General: assumes ability to carry on exploration and development activities; ability to operate in a safe, efficient and effective manner; no significant unanticipated operational or technical difficulties; maintenance of good relations with the communities surrounding Chelopech, Ada Tepe, Vareš, Čoka Rakita, and Loma Larga; no significant events or changes relating to regulatory, environmental, health and safety matters; and no material increase in the negative effects of current global economic and political conditions, including inflationary pressures, beyond what has been factored into the Company’s Forward Looking Statements.

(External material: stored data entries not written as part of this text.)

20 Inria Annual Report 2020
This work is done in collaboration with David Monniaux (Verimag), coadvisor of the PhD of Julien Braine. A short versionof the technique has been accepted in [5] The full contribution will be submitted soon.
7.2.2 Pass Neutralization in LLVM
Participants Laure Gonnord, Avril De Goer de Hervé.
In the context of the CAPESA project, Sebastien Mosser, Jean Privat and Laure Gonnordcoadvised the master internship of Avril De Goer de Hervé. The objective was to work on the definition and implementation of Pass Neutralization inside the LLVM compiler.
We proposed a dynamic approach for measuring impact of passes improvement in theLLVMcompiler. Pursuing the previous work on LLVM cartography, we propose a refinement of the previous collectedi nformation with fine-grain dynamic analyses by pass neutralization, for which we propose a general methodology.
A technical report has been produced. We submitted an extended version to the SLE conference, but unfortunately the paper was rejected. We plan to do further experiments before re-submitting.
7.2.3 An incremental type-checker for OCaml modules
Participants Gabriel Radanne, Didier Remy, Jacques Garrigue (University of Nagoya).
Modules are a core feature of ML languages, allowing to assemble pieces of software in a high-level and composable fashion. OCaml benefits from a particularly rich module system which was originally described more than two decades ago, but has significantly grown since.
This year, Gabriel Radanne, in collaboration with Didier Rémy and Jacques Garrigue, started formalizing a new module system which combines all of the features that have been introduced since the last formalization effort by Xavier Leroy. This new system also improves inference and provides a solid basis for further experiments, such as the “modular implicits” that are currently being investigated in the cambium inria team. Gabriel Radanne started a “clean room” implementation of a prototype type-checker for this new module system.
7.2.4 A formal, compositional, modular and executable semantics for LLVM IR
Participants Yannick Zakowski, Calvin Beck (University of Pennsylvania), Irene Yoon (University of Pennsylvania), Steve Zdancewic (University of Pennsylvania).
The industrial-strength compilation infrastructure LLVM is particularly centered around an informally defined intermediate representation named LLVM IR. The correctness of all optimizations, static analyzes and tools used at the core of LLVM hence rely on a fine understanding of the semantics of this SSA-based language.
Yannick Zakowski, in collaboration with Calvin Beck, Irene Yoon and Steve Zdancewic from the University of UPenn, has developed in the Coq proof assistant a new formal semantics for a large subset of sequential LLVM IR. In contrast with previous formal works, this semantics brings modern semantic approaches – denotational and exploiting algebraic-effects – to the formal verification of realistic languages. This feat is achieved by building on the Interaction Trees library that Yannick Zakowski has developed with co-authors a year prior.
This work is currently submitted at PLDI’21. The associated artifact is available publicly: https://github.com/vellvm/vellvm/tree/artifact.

The reader is cautioned that the foregoing list is not exhaustive of all factors and assumptions which may have been used. Although the Company has attempted to identify important factors that could cause actual actions, events or results to differ materially from those described in Forward Looking Statements, there may be other factors that cause actions, events or results not to be anticipated, estimated or intended. There can be no assurance that Forward Looking Statements will prove to be accurate, as actual results and future events could differ materially from those anticipated in such statements. The Company’s Forward Looking Statements reflect current expectations regarding future events and are only as of the date hereof. Other than as it may be required by law, the Company undertakes no obligation to update Forward Looking Statements if circumstances or management’s estimates or opinion should change. Accordingly, readers are cautioned not to place undue reliance on Forward Looking Statements.
CAUTIONARY NOTE TO UNITED STATES INVESTORS CONCERNING DIFFERENCES IN REPORTING OF MINERAL RESOURCE ESTIMATES
This MD&A has been prepared in accordance with the requirements of Canadian securities laws, under which disclosure of mineral properties are governed by NI 43-101.

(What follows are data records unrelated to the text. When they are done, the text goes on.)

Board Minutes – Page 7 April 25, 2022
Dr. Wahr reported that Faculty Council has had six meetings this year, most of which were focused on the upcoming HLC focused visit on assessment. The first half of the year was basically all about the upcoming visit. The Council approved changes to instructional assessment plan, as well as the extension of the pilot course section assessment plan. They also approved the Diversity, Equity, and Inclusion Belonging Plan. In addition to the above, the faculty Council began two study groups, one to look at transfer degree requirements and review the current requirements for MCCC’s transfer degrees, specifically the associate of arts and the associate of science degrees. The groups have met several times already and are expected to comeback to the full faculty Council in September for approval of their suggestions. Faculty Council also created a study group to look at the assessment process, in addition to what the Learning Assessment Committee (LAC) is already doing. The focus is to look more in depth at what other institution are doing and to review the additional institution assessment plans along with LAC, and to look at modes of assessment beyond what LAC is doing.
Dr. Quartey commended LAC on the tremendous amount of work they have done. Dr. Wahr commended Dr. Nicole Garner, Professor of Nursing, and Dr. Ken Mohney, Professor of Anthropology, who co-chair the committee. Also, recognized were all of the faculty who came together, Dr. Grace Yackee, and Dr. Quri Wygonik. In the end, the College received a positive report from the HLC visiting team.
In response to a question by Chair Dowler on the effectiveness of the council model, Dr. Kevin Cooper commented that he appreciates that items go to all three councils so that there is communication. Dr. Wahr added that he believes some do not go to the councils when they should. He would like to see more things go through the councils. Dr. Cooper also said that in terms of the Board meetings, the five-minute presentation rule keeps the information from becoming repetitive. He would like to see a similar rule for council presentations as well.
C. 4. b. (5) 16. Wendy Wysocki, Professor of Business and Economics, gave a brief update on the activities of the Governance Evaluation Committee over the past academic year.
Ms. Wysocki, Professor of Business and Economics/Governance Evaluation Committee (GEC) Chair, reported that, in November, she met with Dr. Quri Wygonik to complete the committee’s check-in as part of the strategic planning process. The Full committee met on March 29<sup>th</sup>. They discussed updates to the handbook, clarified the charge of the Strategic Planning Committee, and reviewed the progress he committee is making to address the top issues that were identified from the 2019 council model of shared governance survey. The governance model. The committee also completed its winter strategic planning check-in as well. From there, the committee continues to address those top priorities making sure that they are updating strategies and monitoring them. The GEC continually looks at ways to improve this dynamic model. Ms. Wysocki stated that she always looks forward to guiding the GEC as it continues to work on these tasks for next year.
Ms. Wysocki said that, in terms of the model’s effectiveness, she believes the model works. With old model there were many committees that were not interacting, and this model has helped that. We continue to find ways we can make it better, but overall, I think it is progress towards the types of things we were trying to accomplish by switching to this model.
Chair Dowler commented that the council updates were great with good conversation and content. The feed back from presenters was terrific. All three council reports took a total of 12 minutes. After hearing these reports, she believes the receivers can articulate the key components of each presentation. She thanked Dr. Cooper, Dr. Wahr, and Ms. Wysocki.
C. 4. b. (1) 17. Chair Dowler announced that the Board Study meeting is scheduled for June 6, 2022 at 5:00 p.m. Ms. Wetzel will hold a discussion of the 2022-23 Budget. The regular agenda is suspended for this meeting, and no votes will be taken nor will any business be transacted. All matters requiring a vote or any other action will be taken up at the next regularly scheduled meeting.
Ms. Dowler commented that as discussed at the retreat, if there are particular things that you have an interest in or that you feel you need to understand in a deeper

There are differences between the standards and terms used for reporting Mineral Reserves and Mineral Resources in Canada, and in the United States pursuant to the rules and regulations of United States Securities and Exchange Commission (the “SEC”). The terms “Mineral Resource”, “measured mineral resource”, “indicated mineral resource” and “inferred mineral resource” are defined by the CIM and the CIM Definition Standards on Mineral Resources and Mineral Reserves adopted by the CIM Council, and must be disclosed according to Canadian securities regulations.

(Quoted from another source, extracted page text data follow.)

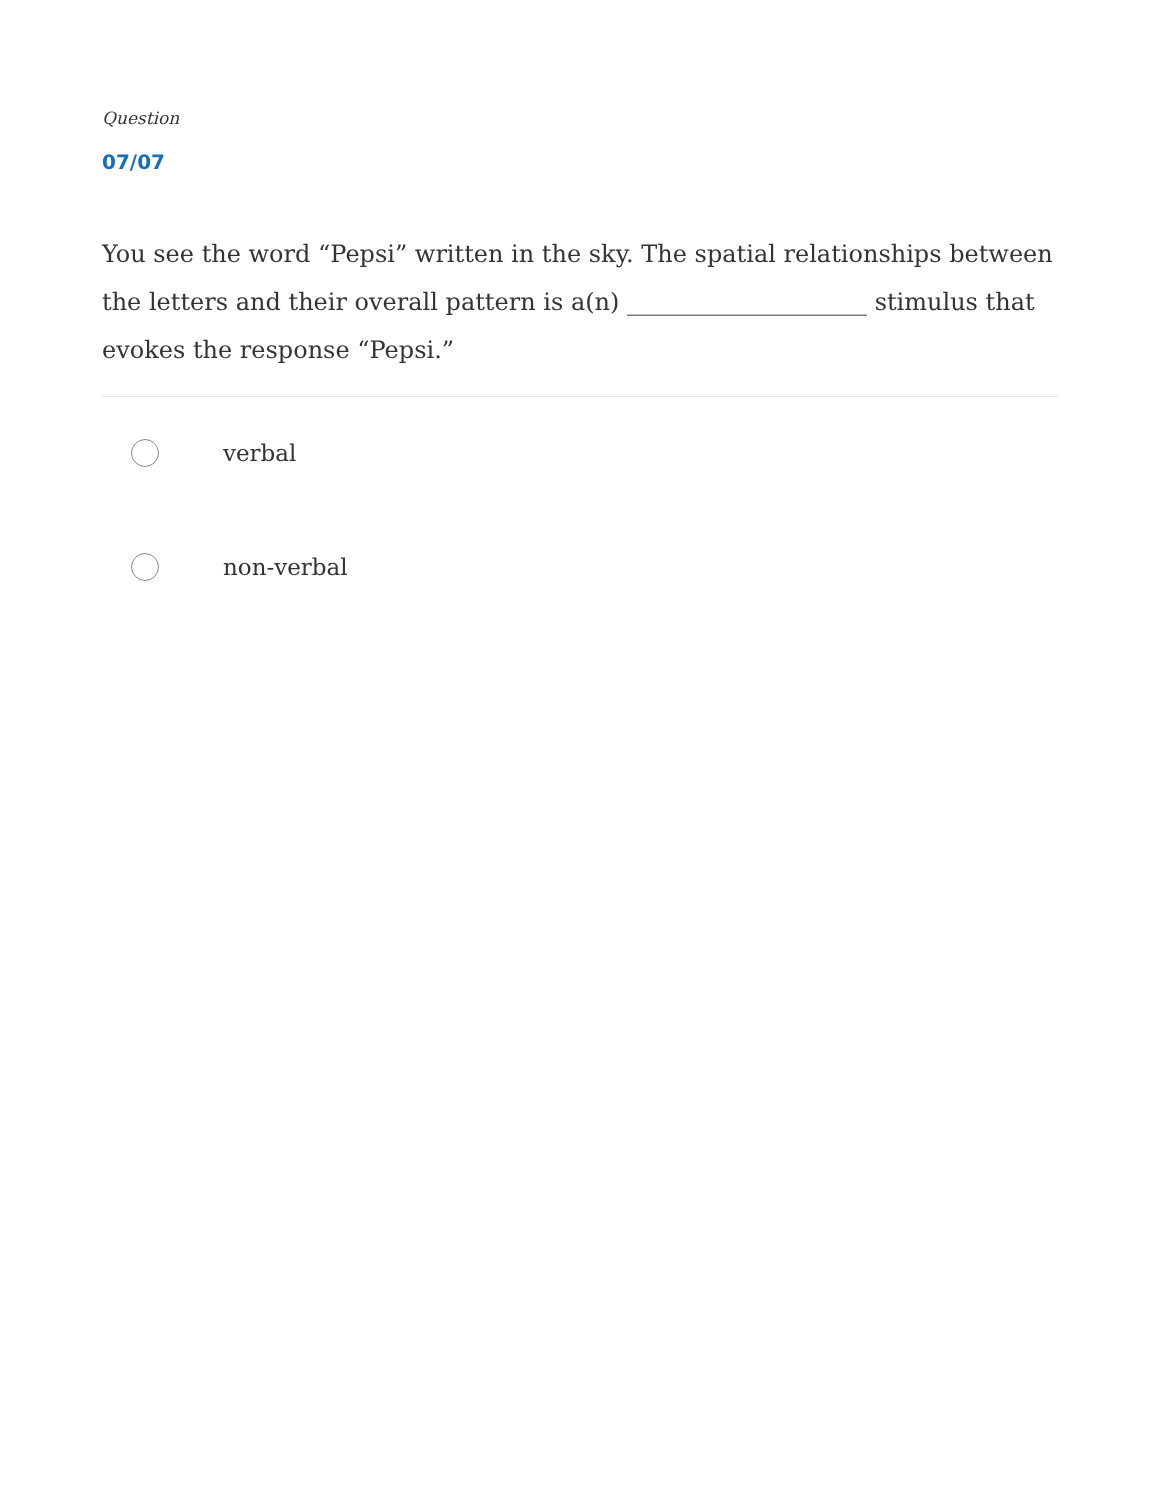Question
07/07
You see the word “Pepsi” written in the sky. The spatial relationships between the letters and their overall pattern is a(n) ____________________ stimulus that evokes the response “Pepsi.”
verbal
non-verbal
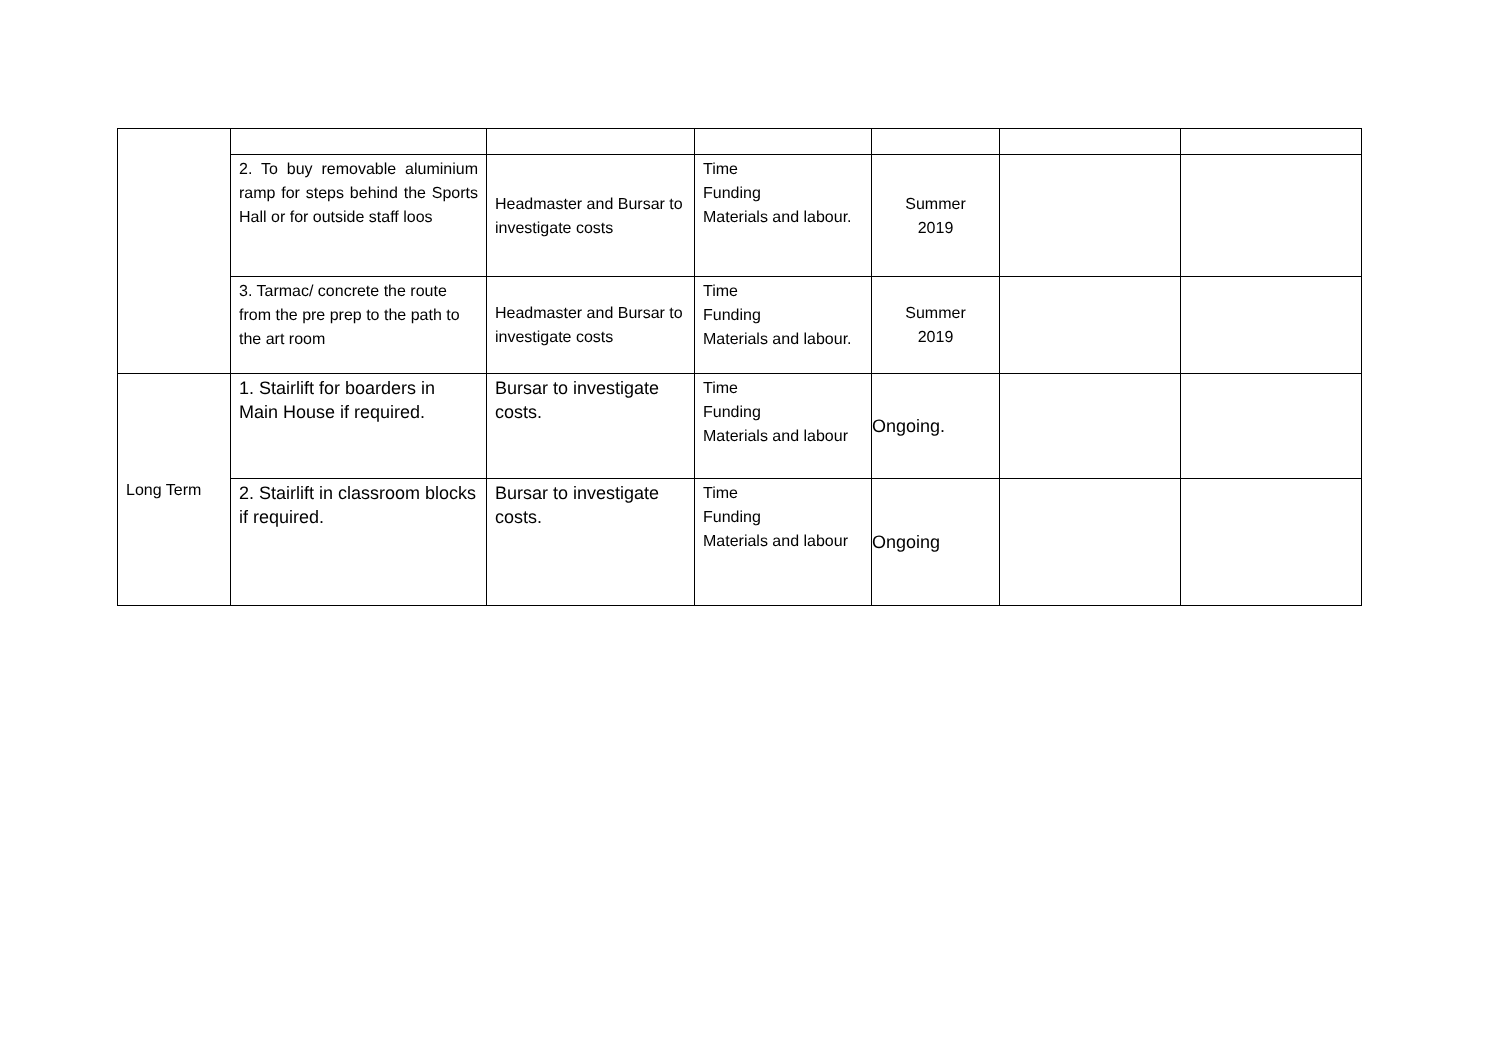| | 2. To buy removable aluminium ramp for steps behind the Sports Hall or for outside staff loos | Headmaster and Bursar to investigate costs | Time Funding Materials and labour. | Summer 2019 | | |
| | 3. Tarmac/ concrete the route from the pre prep to the path to the art room | Headmaster and Bursar to investigate costs | Time Funding Materials and labour. | Summer 2019 | | |
| Long Term | 1. Stairlift for boarders in Main House if required. | Bursar to investigate costs. | Time Funding Materials and labour | Ongoing. | | |
| | 2. Stairlift in classroom blocks if required. | Bursar to investigate costs. | Time Funding Materials and labour | Ongoing | | |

These standards differ from the requirements of the SEC applicable to domestic United States reporting companies. Accordingly, information contained in this MD&A containing descriptions of the Company’s mineral deposits may not be comparable to similar information made public by United States companies subject to the reporting and disclosure requirements under the United States federal securities laws and the rules and regulations thereunder.